*Metin parçası*
PKK 10. Kongresi'nden notlar
Kalabalık bir gerilla grubu ile yola çıktığımızda bize bir toplantı olacağı söylenmişti. Ancak gideceğimiz yere ulaşana kadar hiçbirimiz yapılacak olan toplantının PKK'nin 10. kongresi olduğunu bilmiyorduk. Sürekli keşif uçaklarının gezdiği, zaman zaman bombardımanların gerçekleştiği bu alanlarda böylesi bir bileşimle kongre yapmak büyük bir riski barındırıyordu. Ama bu risk göze alınmıştı.
Uzun bir aradan sonra gerçekleşen PKK kongresi özel bir içeriğe sahipti. Beni şaşırtan ilk husus kongrenin ismi oldu. Yapılan kongreye 10. Kongre denmesinin nedenini sorduğumuz Duran Kalkan, bunu Kürt halkının kimliği olarak PKK geleneğinin kendisini yenilenme ve değişim dönüşüm temelinde sürdürmesi olarak ifade ediyor. Resmi olarak PKK 8. kongresinden sonra isim değiştirmiş, daha sonra 2005 yılında da yeniden yapılanma kongresini gerçekleştirmişti. Bu anlamda yeniden yapılanan PKK'nin 2. tarihsel açıdan ise 10. PKK kongresine katıldık.
Hazırlık çalışmaları PKK okulu öğrencilerinden
Hummalı bir hazırlık çalışmasıyla karşılaştık kongre alanına vardığımızda. Kongre hazırlığını PKK okulu öğrencileri yürütüyordu. Kongre salonun hazırlanmasından mutfak, fırın, delegelerin kalacağı yerlerin hazırlamasına kadar tüm çalışmalar onlara aitti. Büyük bir heyecan ve coşku göze çarpıyordu. Aralarında daha önce hiç kongreye katılmamış olanlar ve PKK'nin öncü kadrolarını ilk kez görecek olanların heyecanı ise çok daha fazlaydı. Şilan, Hevidar ve Deyndar bu heyecanlarını en fazla yansıtanlardandı.

*Verilen bilgiler*
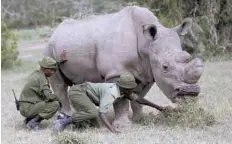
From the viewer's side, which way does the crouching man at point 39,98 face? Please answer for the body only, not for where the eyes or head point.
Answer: to the viewer's right

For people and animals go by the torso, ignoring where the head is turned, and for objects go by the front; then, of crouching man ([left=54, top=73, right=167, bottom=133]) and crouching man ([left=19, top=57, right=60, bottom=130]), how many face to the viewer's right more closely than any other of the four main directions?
2

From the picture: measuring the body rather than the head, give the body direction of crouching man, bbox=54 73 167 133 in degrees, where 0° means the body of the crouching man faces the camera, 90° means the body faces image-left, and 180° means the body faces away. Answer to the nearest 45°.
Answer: approximately 270°

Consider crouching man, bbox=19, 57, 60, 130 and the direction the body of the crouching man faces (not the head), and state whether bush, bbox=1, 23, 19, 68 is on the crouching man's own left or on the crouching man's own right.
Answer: on the crouching man's own left

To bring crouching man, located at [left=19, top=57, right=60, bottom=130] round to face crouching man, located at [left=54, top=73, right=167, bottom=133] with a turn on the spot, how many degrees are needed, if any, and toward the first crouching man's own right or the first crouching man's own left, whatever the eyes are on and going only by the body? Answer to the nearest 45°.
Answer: approximately 45° to the first crouching man's own right

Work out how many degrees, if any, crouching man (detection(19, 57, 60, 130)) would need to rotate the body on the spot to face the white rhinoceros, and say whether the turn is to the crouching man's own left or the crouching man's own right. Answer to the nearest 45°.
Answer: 0° — they already face it

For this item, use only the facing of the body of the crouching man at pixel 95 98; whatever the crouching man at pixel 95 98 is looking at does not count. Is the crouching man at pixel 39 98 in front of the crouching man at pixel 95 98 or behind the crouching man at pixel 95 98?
behind

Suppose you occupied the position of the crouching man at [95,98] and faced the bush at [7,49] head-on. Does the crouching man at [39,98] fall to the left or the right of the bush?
left
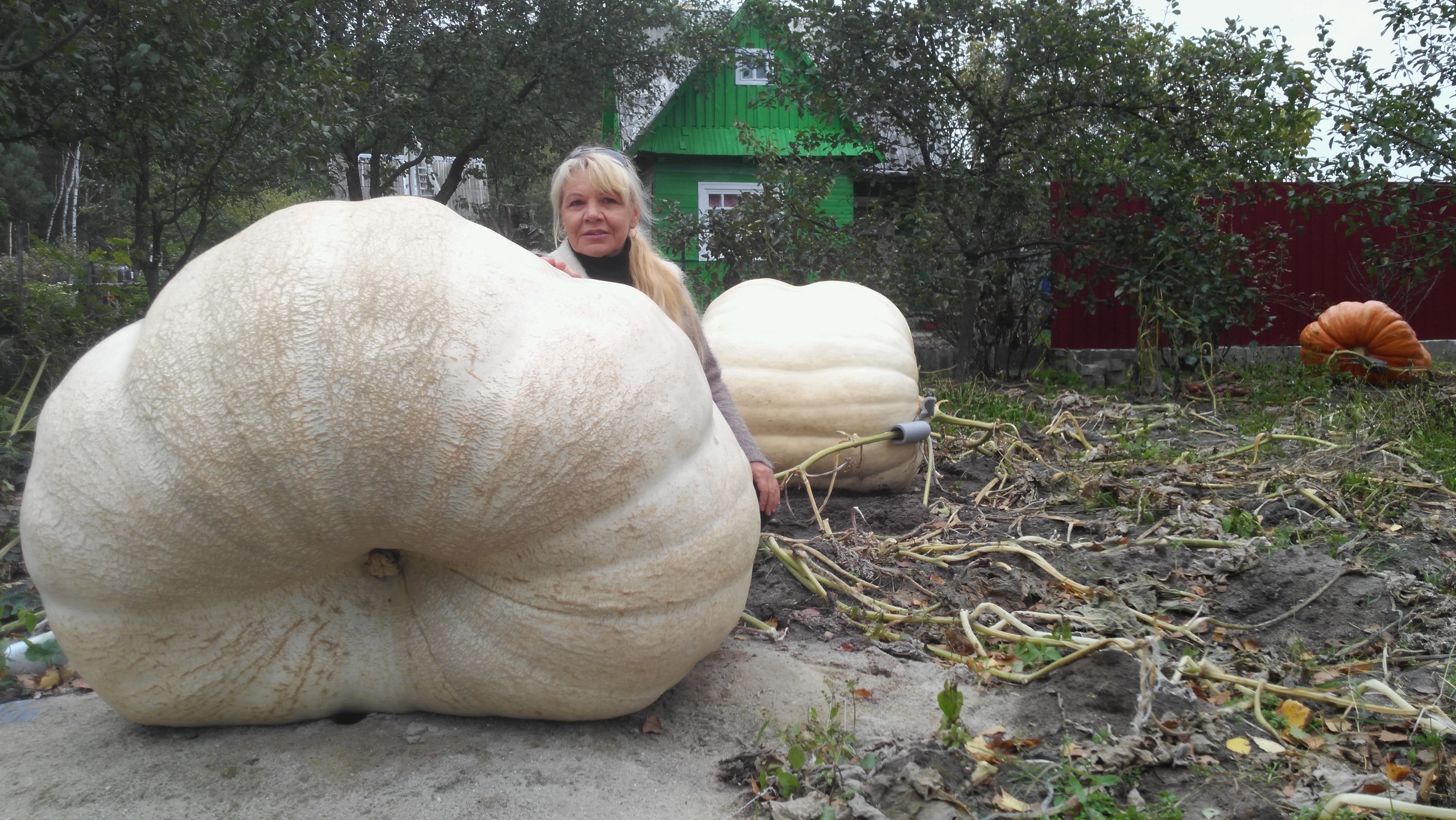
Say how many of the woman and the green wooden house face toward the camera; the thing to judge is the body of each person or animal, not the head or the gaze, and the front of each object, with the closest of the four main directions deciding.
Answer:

*Görev A*
Metindeki "Hummalı bir hazırlık çalışmasıyla" sözleriyle başlayan paragrafı, temel bilgilerini koruyarak madde listesi biçiminde yeniden yazın.
*Görev B*
Girdilerde "For this item, use" ifadesinin geçtiği satırdan başlayıp girdilerin sonunda biten bölümde "bush" yerine "shrub" yazın, diğer her şeyi değiştirmeden bırakın. Yanıtta yalnızca bu satırları verin ve resimleri dahil etmeyin.
Metin ile girdiler arasında herhangi bir bağlantı bulunmuyor.

*Sonuç A*
- Kongre alanına varıldığında hummalı bir hazırlık çalışması sürüyordu.
- Kongre hazırlığını PKK okulu öğrencileri yürütüyordu.
- Kongre salonundan mutfak ve fırına, delegelerin kalacağı yerlere kadar tüm hazırlık çalışmaları onlara aitti.
- Büyük bir heyecan ve coşku göze çarpıyordu.
- Daha önce hiç kongreye katılmamış olanlar ile PKK'nin öncü kadrolarını ilk kez görecek olanlar çok daha heyecanlıydı.
- Bu heyecanı en fazla yansıtanlar arasında Şilan, Hevidar ve Deyndar vardı.

*Sonuç B*
For this item, use only the facing of the body of the crouching man at pixel 95 98; whatever the crouching man at pixel 95 98 is looking at does not count. Is the crouching man at pixel 39 98 in front of the crouching man at pixel 95 98 or behind the crouching man at pixel 95 98?
behind

Suppose you occupied the position of the crouching man at [95,98] and faced the shrub at [7,49] head-on. Does the crouching man at [39,98] fall to the left or the right of the shrub?
left
Say how many of the woman and the green wooden house face toward the camera; the thing to judge is the body of each person or animal, not the head or the gaze, and the front of each object, with the closest of the four main directions deciding.
Answer:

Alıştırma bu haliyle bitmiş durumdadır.